What this task involves.
For the records shown below, return an exact copy that excludes the pictures.
Supplied data Block Start
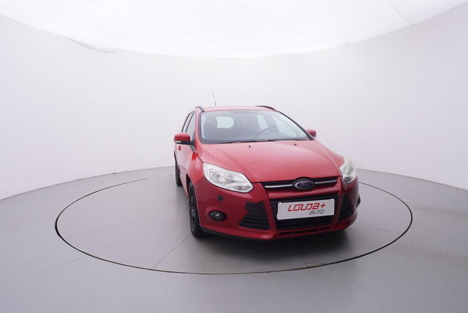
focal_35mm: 22
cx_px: 234
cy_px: 156
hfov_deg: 77.3
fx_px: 293
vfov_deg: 56.2
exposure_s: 1/80
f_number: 5
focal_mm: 15
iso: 200
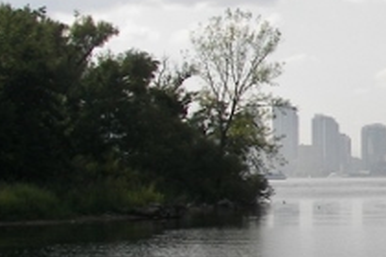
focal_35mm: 137
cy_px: 151
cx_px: 531
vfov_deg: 10.0
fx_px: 1469
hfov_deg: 14.2
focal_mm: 7.6
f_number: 4
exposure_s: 1/800
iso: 50
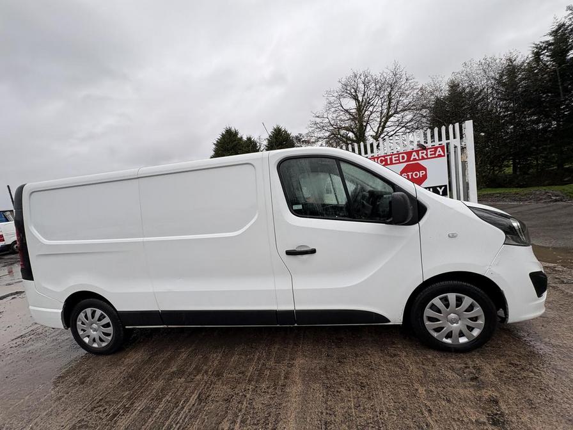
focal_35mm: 14
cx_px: 286
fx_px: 232
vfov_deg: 85.7
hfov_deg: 102.1
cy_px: 215
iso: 40
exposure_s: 1/190
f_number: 2.2
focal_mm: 2.22
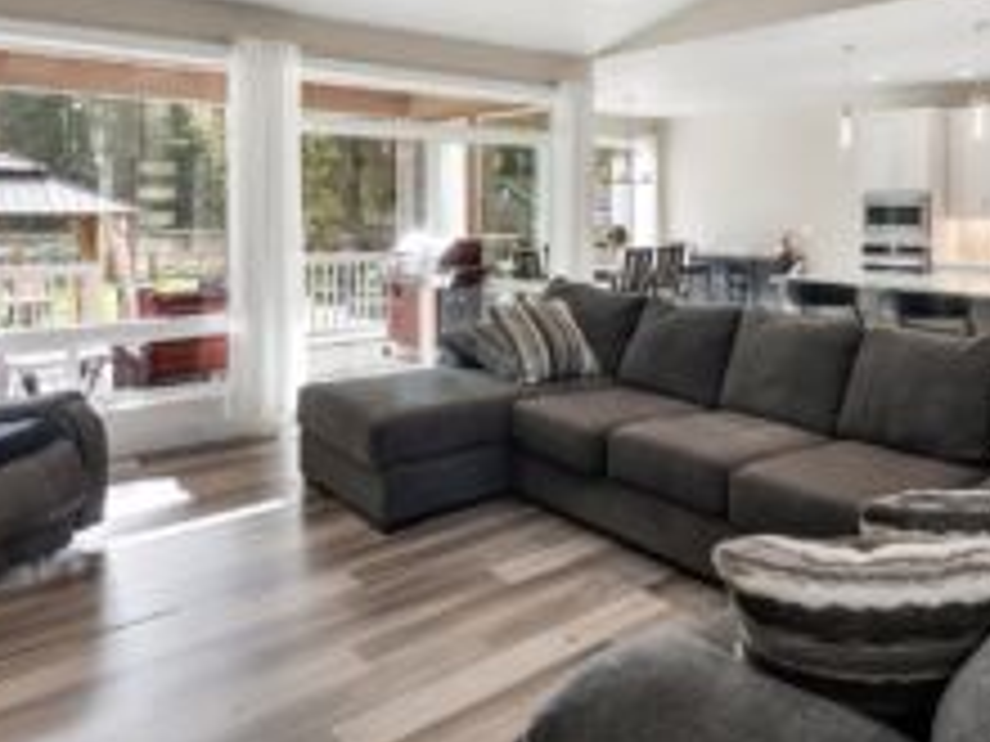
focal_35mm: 28
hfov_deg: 62.5
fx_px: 801
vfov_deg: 48.4
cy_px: 214
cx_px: 621
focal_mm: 16
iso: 640
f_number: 5.6
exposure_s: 1/80
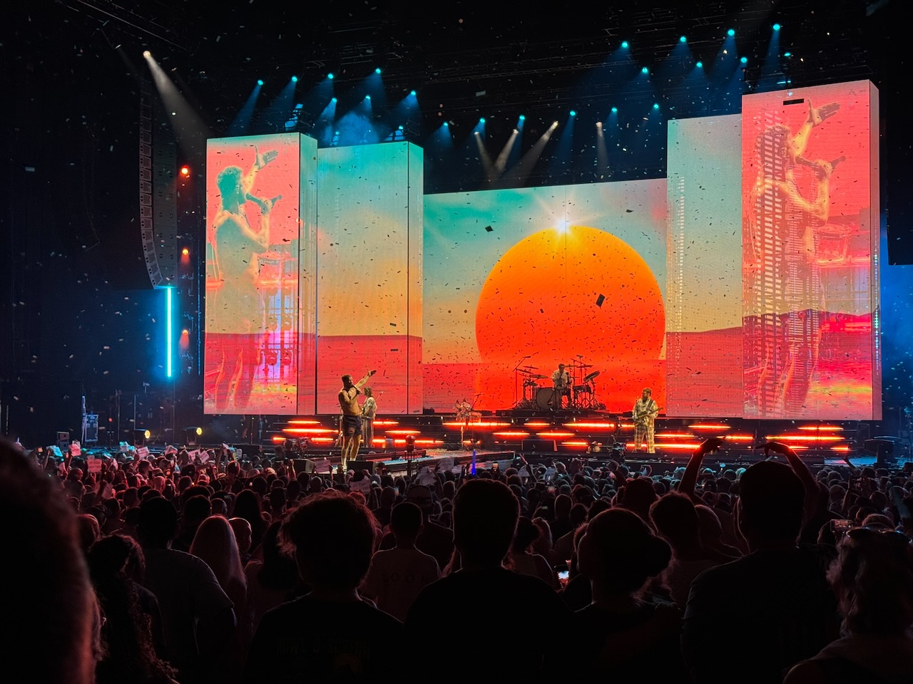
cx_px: 456
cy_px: 342
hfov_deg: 39.7
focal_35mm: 48
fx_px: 1266
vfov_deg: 30.3
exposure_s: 1/120
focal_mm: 6.76
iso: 80
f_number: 1.78
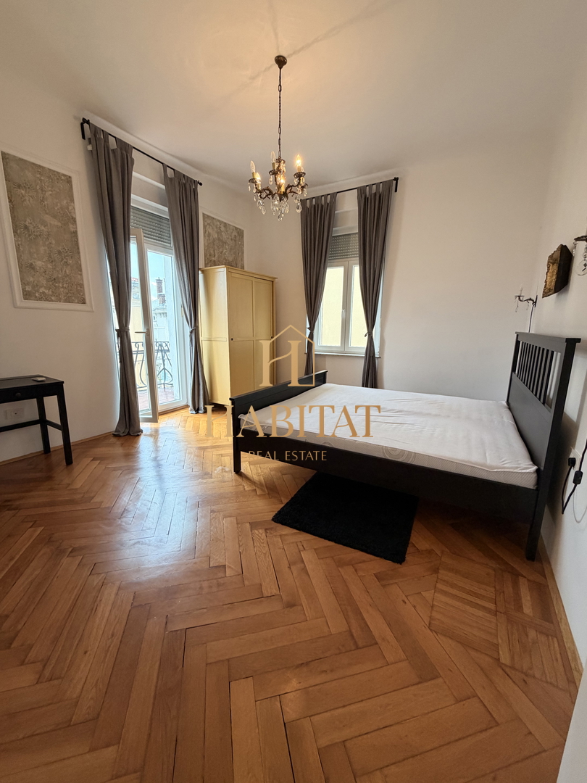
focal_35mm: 14
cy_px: 392
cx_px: 294
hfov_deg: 85.7
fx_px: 317
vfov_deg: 102.1
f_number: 2.2
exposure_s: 1/50
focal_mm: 2.22
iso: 200
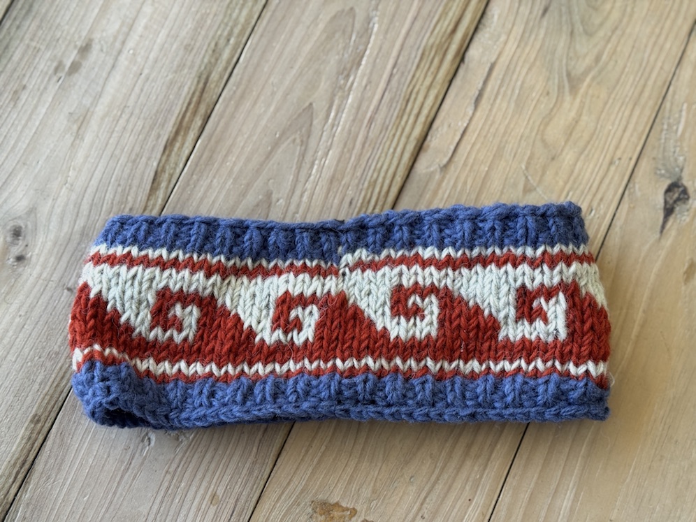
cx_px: 348
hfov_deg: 39.7
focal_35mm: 48
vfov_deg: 30.3
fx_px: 965
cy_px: 261
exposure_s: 1/121
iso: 64
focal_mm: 6.76
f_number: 1.78
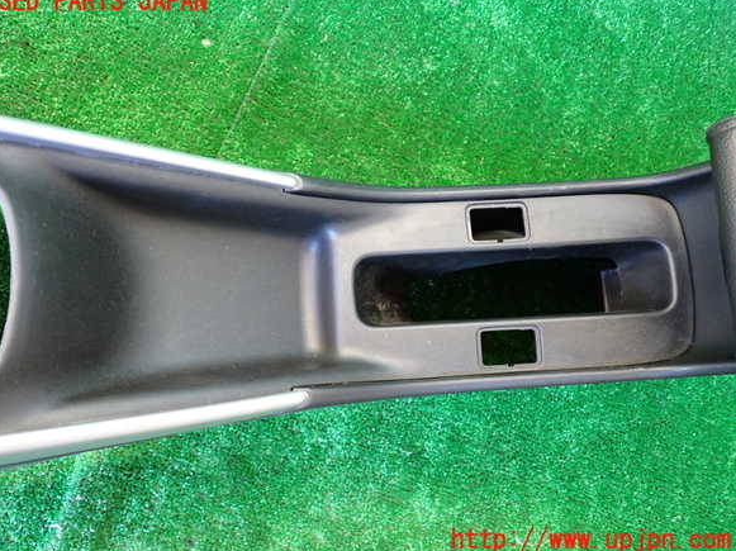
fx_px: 659
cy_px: 271
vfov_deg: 45.4
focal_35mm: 31
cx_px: 357
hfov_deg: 58.4
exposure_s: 1/30
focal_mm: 5.4
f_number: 2.3
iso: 500
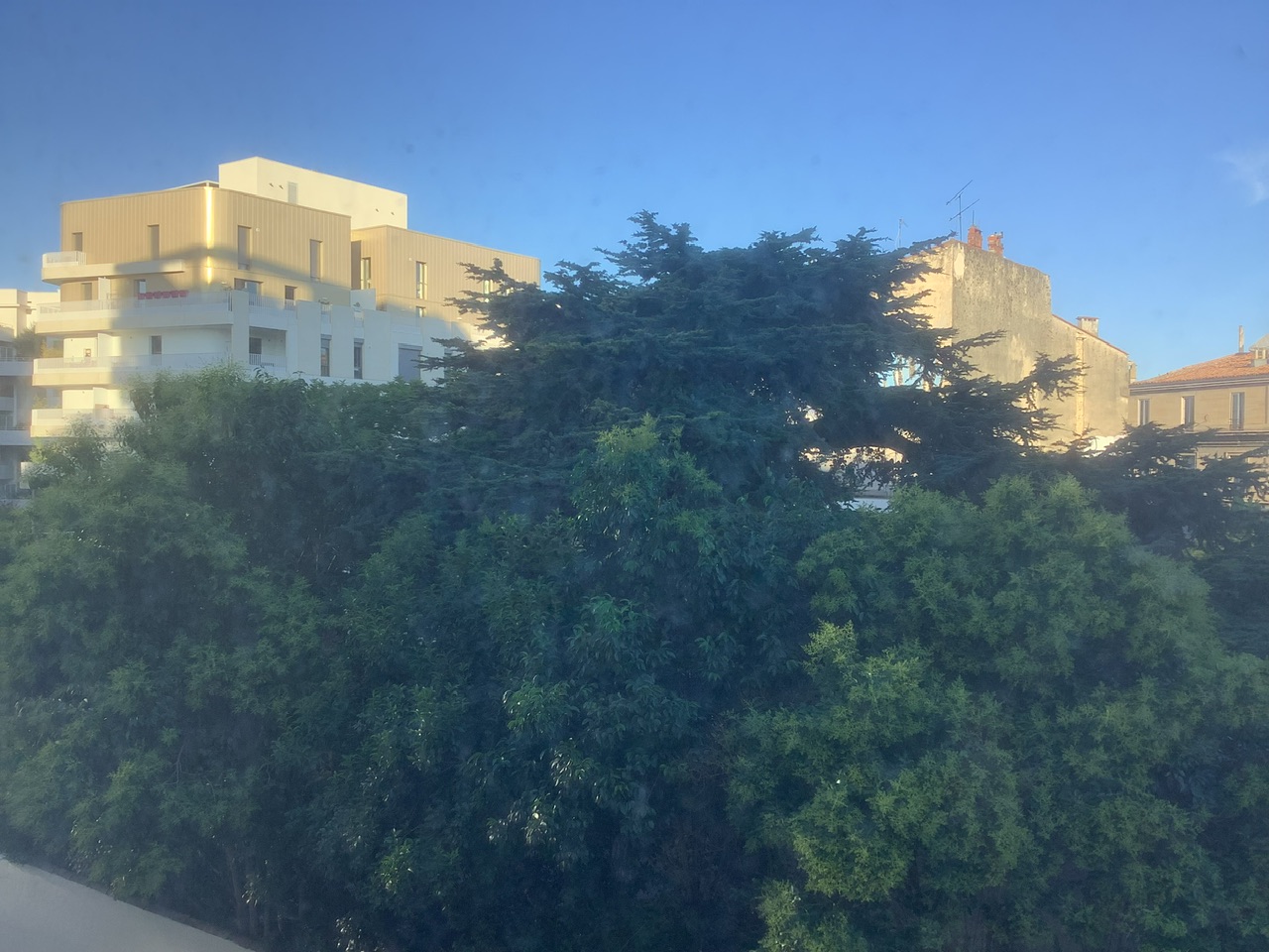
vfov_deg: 45.4
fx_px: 1136
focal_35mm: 31
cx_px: 634
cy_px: 476
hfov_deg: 58.4
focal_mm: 3.3
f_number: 2.4
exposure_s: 1/350
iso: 25
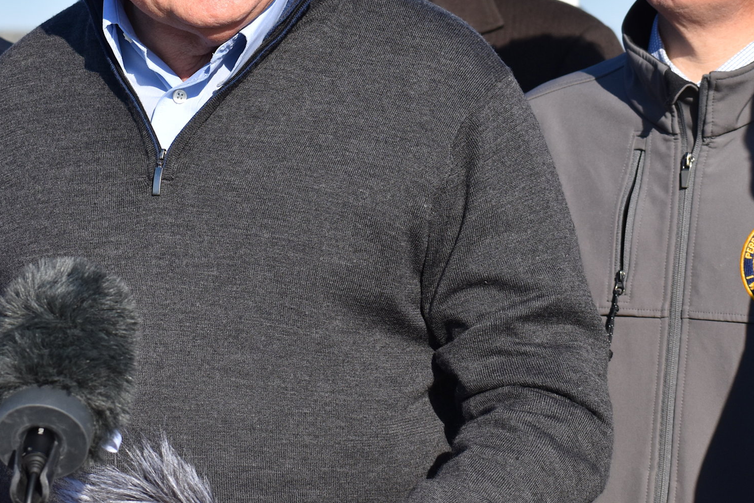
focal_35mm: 193
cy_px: 107
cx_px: 207
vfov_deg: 7.1
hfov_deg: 10.6
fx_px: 4040
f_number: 7.1
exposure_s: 1/2000
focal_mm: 75
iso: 400
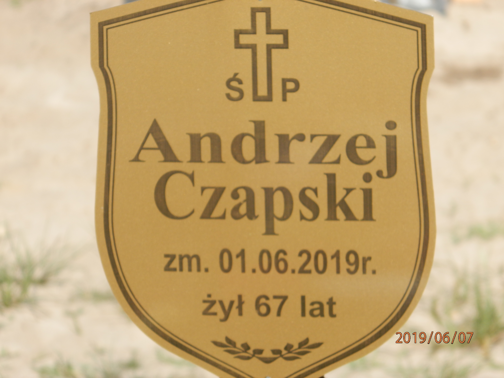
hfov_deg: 7.0
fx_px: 4091
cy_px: 189
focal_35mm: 281
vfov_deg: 5.3
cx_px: 252
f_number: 5.6
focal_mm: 50.2
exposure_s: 1/320
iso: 80
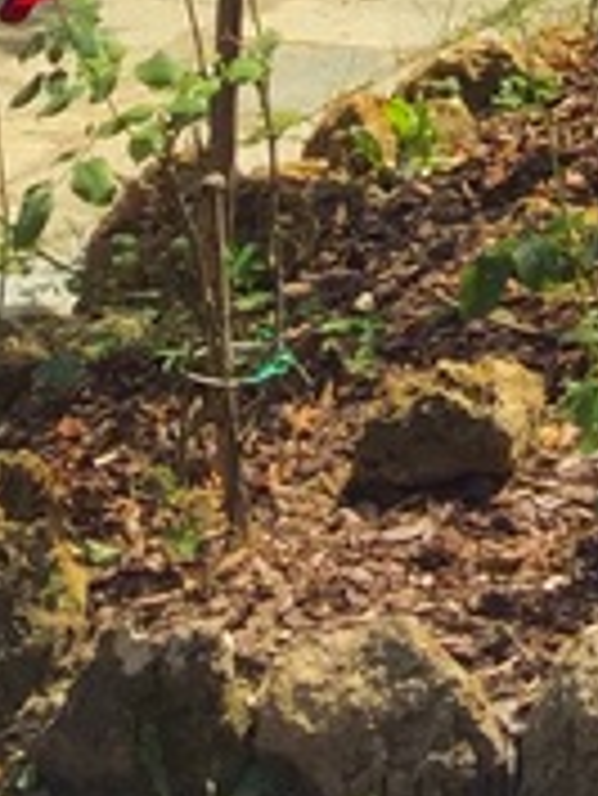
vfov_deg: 9.7
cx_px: 1030
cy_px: -1417
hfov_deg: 8.5
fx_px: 3865
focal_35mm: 168
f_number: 2.2
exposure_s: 1/1236
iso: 32
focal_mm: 4.15
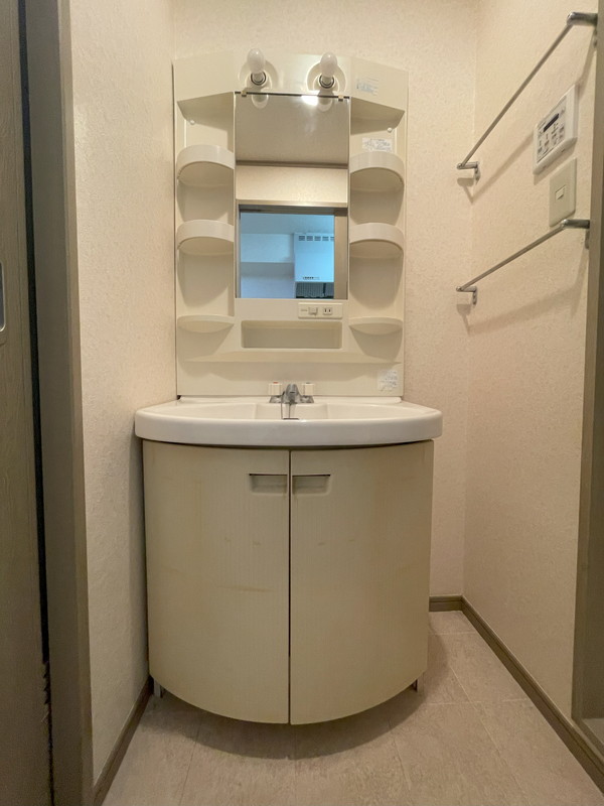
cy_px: 403
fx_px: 326
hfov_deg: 85.7
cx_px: 302
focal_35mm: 14
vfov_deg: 102.1
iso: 250
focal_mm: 1.55
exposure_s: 1/50
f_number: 2.4
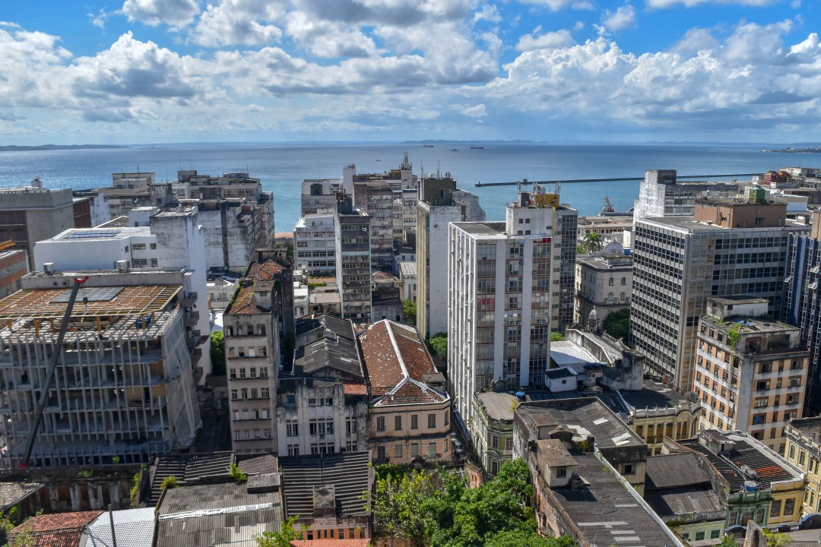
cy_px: 274
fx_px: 616
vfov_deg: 47.9
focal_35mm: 27
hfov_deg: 67.4
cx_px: 410
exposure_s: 1/2000
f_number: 7.1
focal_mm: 18
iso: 400
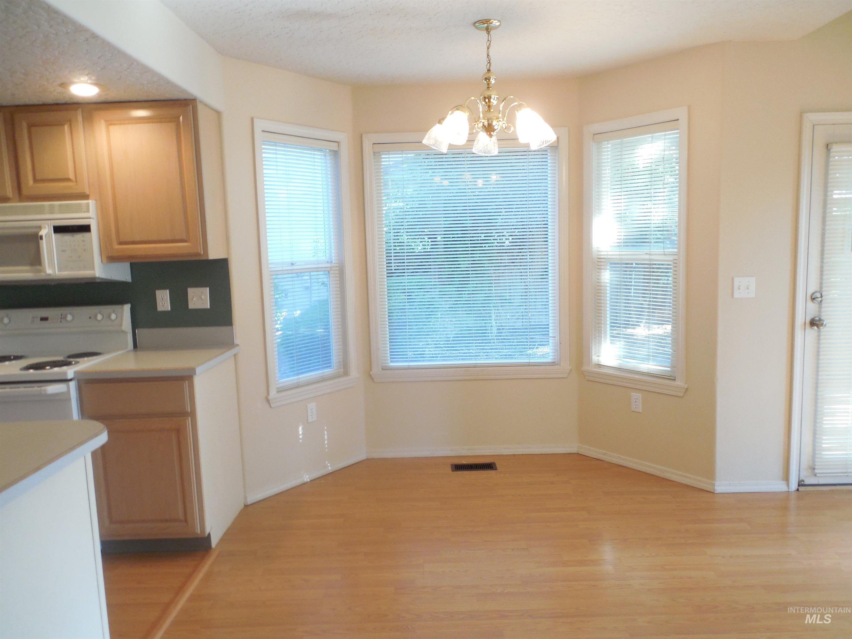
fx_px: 615
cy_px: 320
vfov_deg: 54.9
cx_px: 426
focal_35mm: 25
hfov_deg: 69.4
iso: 220
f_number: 3.3
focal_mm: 4.5
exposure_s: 1/30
Supplied data Block End
Result for this exercise.
focal_35mm: 22
cx_px: 234
cy_px: 156
hfov_deg: 77.3
fx_px: 293
vfov_deg: 56.2
exposure_s: 1/80
f_number: 5
focal_mm: 15
iso: 200
focal_35mm: 137
cy_px: 151
cx_px: 531
vfov_deg: 10.0
fx_px: 1469
hfov_deg: 14.2
focal_mm: 7.6
f_number: 4
exposure_s: 1/800
iso: 50
focal_35mm: 14
cx_px: 286
fx_px: 232
vfov_deg: 85.7
hfov_deg: 102.1
cy_px: 215
iso: 40
exposure_s: 1/190
f_number: 2.2
focal_mm: 2.22
focal_35mm: 28
hfov_deg: 62.5
fx_px: 801
vfov_deg: 48.4
cy_px: 214
cx_px: 621
focal_mm: 16
iso: 640
f_number: 5.6
exposure_s: 1/80
cx_px: 456
cy_px: 342
hfov_deg: 39.7
focal_35mm: 48
fx_px: 1266
vfov_deg: 30.3
exposure_s: 1/120
focal_mm: 6.76
iso: 80
f_number: 1.78
focal_35mm: 14
cy_px: 392
cx_px: 294
hfov_deg: 85.7
fx_px: 317
vfov_deg: 102.1
f_number: 2.2
exposure_s: 1/50
focal_mm: 2.22
iso: 200
cx_px: 348
hfov_deg: 39.7
focal_35mm: 48
vfov_deg: 30.3
fx_px: 965
cy_px: 261
exposure_s: 1/121
iso: 64
focal_mm: 6.76
f_number: 1.78
fx_px: 659
cy_px: 271
vfov_deg: 45.4
focal_35mm: 31
cx_px: 357
hfov_deg: 58.4
exposure_s: 1/30
focal_mm: 5.4
f_number: 2.3
iso: 500
vfov_deg: 45.4
fx_px: 1136
focal_35mm: 31
cx_px: 634
cy_px: 476
hfov_deg: 58.4
focal_mm: 3.3
f_number: 2.4
exposure_s: 1/350
iso: 25
focal_35mm: 193
cy_px: 107
cx_px: 207
vfov_deg: 7.1
hfov_deg: 10.6
fx_px: 4040
f_number: 7.1
exposure_s: 1/2000
focal_mm: 75
iso: 400
hfov_deg: 7.0
fx_px: 4091
cy_px: 189
focal_35mm: 281
vfov_deg: 5.3
cx_px: 252
f_number: 5.6
focal_mm: 50.2
exposure_s: 1/320
iso: 80
vfov_deg: 9.7
cx_px: 1030
cy_px: -1417
hfov_deg: 8.5
fx_px: 3865
focal_35mm: 168
f_number: 2.2
exposure_s: 1/1236
iso: 32
focal_mm: 4.15
cy_px: 403
fx_px: 326
hfov_deg: 85.7
cx_px: 302
focal_35mm: 14
vfov_deg: 102.1
iso: 250
focal_mm: 1.55
exposure_s: 1/50
f_number: 2.4
cy_px: 274
fx_px: 616
vfov_deg: 47.9
focal_35mm: 27
hfov_deg: 67.4
cx_px: 410
exposure_s: 1/2000
f_number: 7.1
focal_mm: 18
iso: 400
fx_px: 615
cy_px: 320
vfov_deg: 54.9
cx_px: 426
focal_35mm: 25
hfov_deg: 69.4
iso: 220
f_number: 3.3
focal_mm: 4.5
exposure_s: 1/30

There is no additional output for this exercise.